Alicia also has a message for couples where one spouse comes back to Judaism. “It’s a terrible mistake to believe that your spouse that didn’t come back to Judaism is any less than you, he understands less, is less spiritual or is less on the right path. Someone coming back to Judaism should know there are unwritten contracts with each other and the one who comes back is the one who is breaching those contracts. It’s true we found the truth, but peace comes first.”

Perrero’s musical career change was sudden and decisive. When I first came back to Judaism I had no idea how it would impact my music. I thought I’d continue to sing as always. But it comes out that when you come back to Judaism the heart and the mind very slowly unite and the result was that I suddenly found my mouth refusing to sing! I couldn’t sing anything with words or text that didn’t fit in with who I am. My mouth refused to sing things that weren’t the absolute truth.”
Jewish Rabbis
“I left a career that I invested my whole life in and it didn’t hurt at all! I closed the door on it as if it was nothing, as if it was a routine thing to change direction. It’s true that in classical music world in which I worked, it was a clean and serious environment which is why I originally chose this path professionally and not pop music. But still the fact is that in music you’re playing up to your ego and are subservient to it. I just wanted to totally disconnect from all that.”

But after many years, Alicia found a totally new path to make music. “I came back to Jewish music and performances for women as part of serving G-d. Understandably I don’t sing in the opera style any longer. Before my first performance, my mother who was also an opera singer for many years asked me if they are providing me with a place to warm my voice up. I then suddenly understood that if I’m coming to pray before G-d and sing songs from deep inside my soul then I don’t need a warm up or a practice. I beg G-d before each performance to merit giving over my message and that the energy that served me in coming back to Judaism should transfer to the listeners in the audience. When your song is in essence a prayer and you are repairing yourself at the time, then you can bring the listeners closer to G-d.”

The feedback she receives spurs her on to continue. Women become emotional, feel happy, sing, cry, pray and dance and go through a process that touches her in the depths of her soul. “A woman met me at a Bnei Brak event and told me “I was at your performance and since then I’ve started covering my hair”. Many women come after a performance asking for a disc and I tell them I have no discs so a man won’t listen to it.

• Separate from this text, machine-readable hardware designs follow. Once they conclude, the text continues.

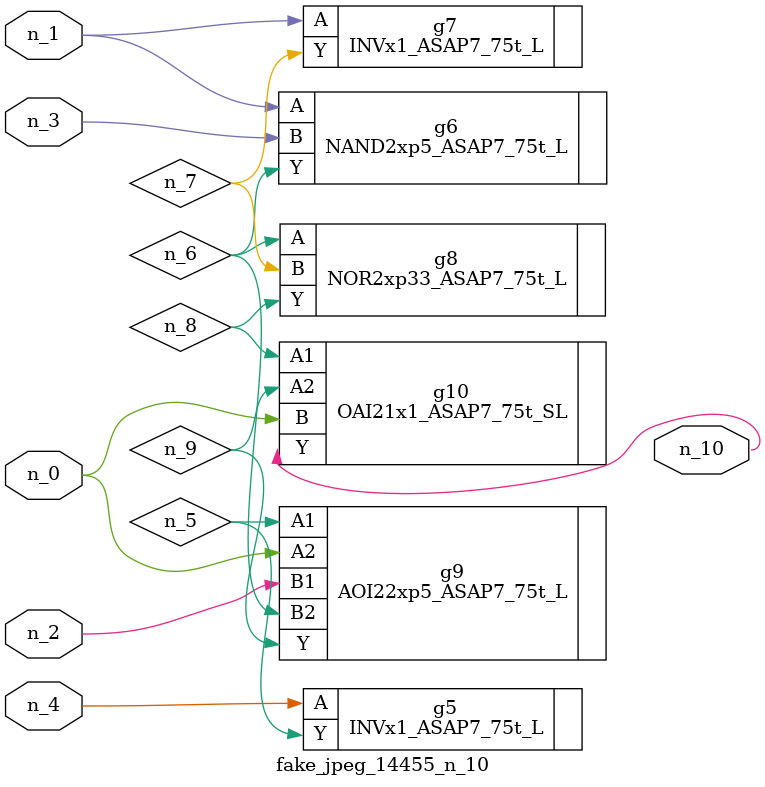
<source format=v>
module fake_jpeg_14455_n_10 (n_3, n_2, n_1, n_0, n_4, n_10);

input n_3;
input n_2;
input n_1;
input n_0;
input n_4;

output n_10;

wire n_8;
wire n_9;
wire n_6;
wire n_5;
wire n_7;

INVx1_ASAP7_75t_L g5 ( 
.A(n_4),
.Y(n_5)
);

NAND2xp5_ASAP7_75t_L g6 ( 
.A(n_1),
.B(n_3),
.Y(n_6)
);

INVx1_ASAP7_75t_L g7 ( 
.A(n_1),
.Y(n_7)
);

NOR2xp33_ASAP7_75t_L g8 ( 
.A(n_6),
.B(n_7),
.Y(n_8)
);

OAI21x1_ASAP7_75t_SL g10 ( 
.A1(n_8),
.A2(n_9),
.B(n_0),
.Y(n_10)
);

AOI22xp5_ASAP7_75t_L g9 ( 
.A1(n_5),
.A2(n_0),
.B1(n_2),
.B2(n_6),
.Y(n_9)
);


endmodule
</source>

And once a woman exclaimed; ‘what, do you think your music is yours? You have no right to deprive women what G-d passes through you!’ I then sought the ruling of a rabbi who said indeed I could make discs. The women’s desire to hear another woman sing is very encouraging.”

“The relationship I create with my audience has a lot of meaning to me. It’s not just expressed merely in feedback and women who approach me and not even the emotions of the performance. There’s a great unity between the artist and the audience when they both share the same goal of coming closer to G-d. This way I also come out strengthened from my performances.”

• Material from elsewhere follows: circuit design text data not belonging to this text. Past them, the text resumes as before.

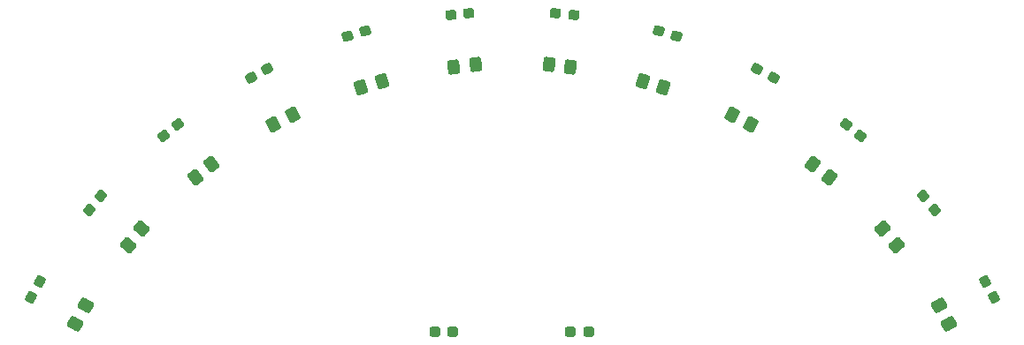
<source format=gbr>
%TF.GenerationSoftware,KiCad,Pcbnew,(6.0.4)*%
%TF.CreationDate,2022-08-25T18:27:48+09:00*%
%TF.ProjectId,total,746f7461-6c2e-46b6-9963-61645f706362,rev?*%
%TF.SameCoordinates,Original*%
%TF.FileFunction,Paste,Bot*%
%TF.FilePolarity,Positive*%
%FSLAX46Y46*%
G04 Gerber Fmt 4.6, Leading zero omitted, Abs format (unit mm)*
G04 Created by KiCad (PCBNEW (6.0.4)) date 2022-08-25 18:27:48*
%MOMM*%
%LPD*%
G01*
G04 APERTURE LIST*
G04 Aperture macros list*
%AMRoundRect*
0 Rectangle with rounded corners*
0 $1 Rounding radius*
0 $2 $3 $4 $5 $6 $7 $8 $9 X,Y pos of 4 corners*
0 Add a 4 corners polygon primitive as box body*
4,1,4,$2,$3,$4,$5,$6,$7,$8,$9,$2,$3,0*
0 Add four circle primitives for the rounded corners*
1,1,$1+$1,$2,$3*
1,1,$1+$1,$4,$5*
1,1,$1+$1,$6,$7*
1,1,$1+$1,$8,$9*
0 Add four rect primitives between the rounded corners*
20,1,$1+$1,$2,$3,$4,$5,0*
20,1,$1+$1,$4,$5,$6,$7,0*
20,1,$1+$1,$6,$7,$8,$9,0*
20,1,$1+$1,$8,$9,$2,$3,0*%
G04 Aperture macros list end*
%ADD10RoundRect,0.237500X0.287500X0.237500X-0.287500X0.237500X-0.287500X-0.237500X0.287500X-0.237500X0*%
%ADD11RoundRect,0.237500X-0.372847X-0.006896X0.077153X-0.364842X0.372847X0.006896X-0.077153X0.364842X0*%
%ADD12RoundRect,0.237500X-0.208207X-0.309374X0.343114X-0.146065X0.208207X0.309374X-0.343114X0.146065X0*%
%ADD13RoundRect,0.237500X-0.308940X-0.208851X0.263413X-0.263962X0.308940X0.208851X-0.263413X0.263962X0*%
%ADD14RoundRect,0.237500X-0.077153X-0.364842X0.372847X-0.006896X0.077153X0.364842X-0.372847X0.006896X0*%
%ADD15RoundRect,0.250000X0.183810X0.523774X-0.439423X0.339164X-0.183810X-0.523774X0.439423X-0.339164X0*%
%ADD16RoundRect,0.250000X0.496065X0.249087X-0.080492X0.549223X-0.496065X-0.249087X0.080492X-0.549223X0*%
%ADD17RoundRect,0.237500X-0.343114X-0.146065X0.208207X-0.309374X0.343114X0.146065X-0.208207X0.309374X0*%
%ADD18RoundRect,0.237500X-0.263413X-0.263962X0.308940X-0.208851X0.263413X0.263962X-0.308940X0.208851X0*%
%ADD19RoundRect,0.237500X-0.145350X-0.343418X0.364681X-0.077912X0.145350X0.343418X-0.364681X0.077912X0*%
%ADD20RoundRect,0.237500X-0.006120X-0.372861X0.367313X0.064373X0.006120X0.372861X-0.367313X-0.064373X0*%
%ADD21RoundRect,0.250000X0.366634X0.416778X-0.280373X0.479078X-0.366634X-0.416778X0.280373X-0.479078X0*%
%ADD22RoundRect,0.250000X0.551698X-0.061275X0.231622X0.504456X-0.551698X0.061275X-0.231622X-0.504456X0*%
%ADD23RoundRect,0.237500X-0.348281X0.133277X-0.065138X-0.367178X0.348281X-0.133277X0.065138X0.367178X0*%
%ADD24RoundRect,0.250000X-0.025784X0.554491X-0.534479X0.149856X0.025784X-0.554491X0.534479X-0.149856X0*%
%ADD25RoundRect,0.250000X0.439423X0.339164X-0.183810X0.523774X-0.439423X-0.339164X0.183810X-0.523774X0*%
%ADD26RoundRect,0.237500X0.065138X-0.367178X0.348281X0.133277X-0.065138X0.367178X-0.348281X-0.133277X0*%
%ADD27RoundRect,0.250000X0.534479X0.149856X0.025784X0.554491X-0.534479X-0.149856X-0.025784X-0.554491X0*%
%ADD28RoundRect,0.237500X-0.367313X0.064373X0.006120X-0.372861X0.367313X-0.064373X-0.006120X0.372861X0*%
%ADD29RoundRect,0.250000X0.553253X0.045120X0.131112X0.539384X-0.553253X-0.045120X-0.131112X-0.539384X0*%
%ADD30RoundRect,0.250000X0.280373X0.479078X-0.366634X0.416778X-0.280373X-0.479078X0.366634X-0.416778X0*%
%ADD31RoundRect,0.250000X-0.231622X0.504456X-0.551698X-0.061275X0.231622X-0.504456X0.551698X0.061275X0*%
%ADD32RoundRect,0.250000X-0.131112X0.539384X-0.553253X0.045120X0.131112X-0.539384X0.553253X-0.045120X0*%
%ADD33RoundRect,0.237500X-0.364681X-0.077912X0.145350X-0.343418X0.364681X0.077912X-0.145350X0.343418X0*%
%ADD34RoundRect,0.250000X0.080492X0.549223X-0.496065X0.249087X-0.080492X-0.549223X0.496065X-0.249087X0*%
G04 APERTURE END LIST*
D10*
%TO.C,D3*%
X155340475Y-83826030D03*
X153590475Y-83826030D03*
%TD*%
%TO.C,D1*%
X142340475Y-83826030D03*
X140590475Y-83826030D03*
%TD*%
D11*
%TO.C,D7*%
X179995218Y-63941310D03*
X181364782Y-65030710D03*
%TD*%
D12*
%TO.C,D10*%
X132251033Y-55484523D03*
X133928967Y-54987497D03*
%TD*%
D13*
%TO.C,D13*%
X152159028Y-53232145D03*
X153900972Y-53399875D03*
%TD*%
D14*
%TO.C,D6*%
X114635218Y-65030710D03*
X116004782Y-63941310D03*
%TD*%
D15*
%TO.C,Q9*%
X135492790Y-59744894D03*
X133527210Y-60327126D03*
%TD*%
D16*
%TO.C,Q8*%
X170839186Y-63919302D03*
X169020814Y-62972718D03*
%TD*%
D17*
%TO.C,D11*%
X162071033Y-54987497D03*
X163748967Y-55484523D03*
%TD*%
D18*
%TO.C,D12*%
X142099028Y-53399875D03*
X143840972Y-53232145D03*
%TD*%
D19*
%TO.C,D8*%
X122983866Y-59410040D03*
X124536134Y-58601980D03*
%TD*%
D20*
%TO.C,D4*%
X107511733Y-72141365D03*
X108648267Y-70810655D03*
%TD*%
D21*
%TO.C,Q12*%
X153570281Y-58394252D03*
X151529719Y-58197768D03*
%TD*%
D22*
%TO.C,Q2*%
X189844734Y-83078125D03*
X188835266Y-81293895D03*
%TD*%
D23*
%TO.C,D2*%
X193259129Y-78964449D03*
X194120871Y-80487571D03*
%TD*%
D24*
%TO.C,Q5*%
X119232173Y-67767932D03*
X117627827Y-69044088D03*
%TD*%
D25*
%TO.C,Q10*%
X162472790Y-60327126D03*
X160507210Y-59744894D03*
%TD*%
D26*
%TO.C,D1*%
X101879129Y-80487571D03*
X102740871Y-78964449D03*
%TD*%
D27*
%TO.C,Q6*%
X178372173Y-69044088D03*
X176767827Y-67767932D03*
%TD*%
D28*
%TO.C,D5*%
X187351733Y-70810655D03*
X188488267Y-72141365D03*
%TD*%
D29*
%TO.C,Q4*%
X184785684Y-75505426D03*
X183454316Y-73946594D03*
%TD*%
D30*
%TO.C,Q11*%
X144467281Y-58197768D03*
X142426719Y-58394252D03*
%TD*%
D31*
%TO.C,Q1*%
X107164734Y-81293895D03*
X106155266Y-83078125D03*
%TD*%
D32*
%TO.C,Q3*%
X112545684Y-73946594D03*
X111214316Y-75505426D03*
%TD*%
D33*
%TO.C,D9*%
X171463866Y-58601980D03*
X173016134Y-59410040D03*
%TD*%
D34*
%TO.C,Q7*%
X126979186Y-62972718D03*
X125160814Y-63919302D03*
%TD*%
M02*

</source>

“I also want to point out something else. Strange as it sounds, I love my performances today so much more and find them so much more satisfying than my performances as an opera singer before coming back to Judaism! Coming back to Judaism in essence allows me to enjoy music and singing so much more than previously possible. Today I understand that every art isn’t an end onto itself rather it is a tool through which a person can come close to G-d.”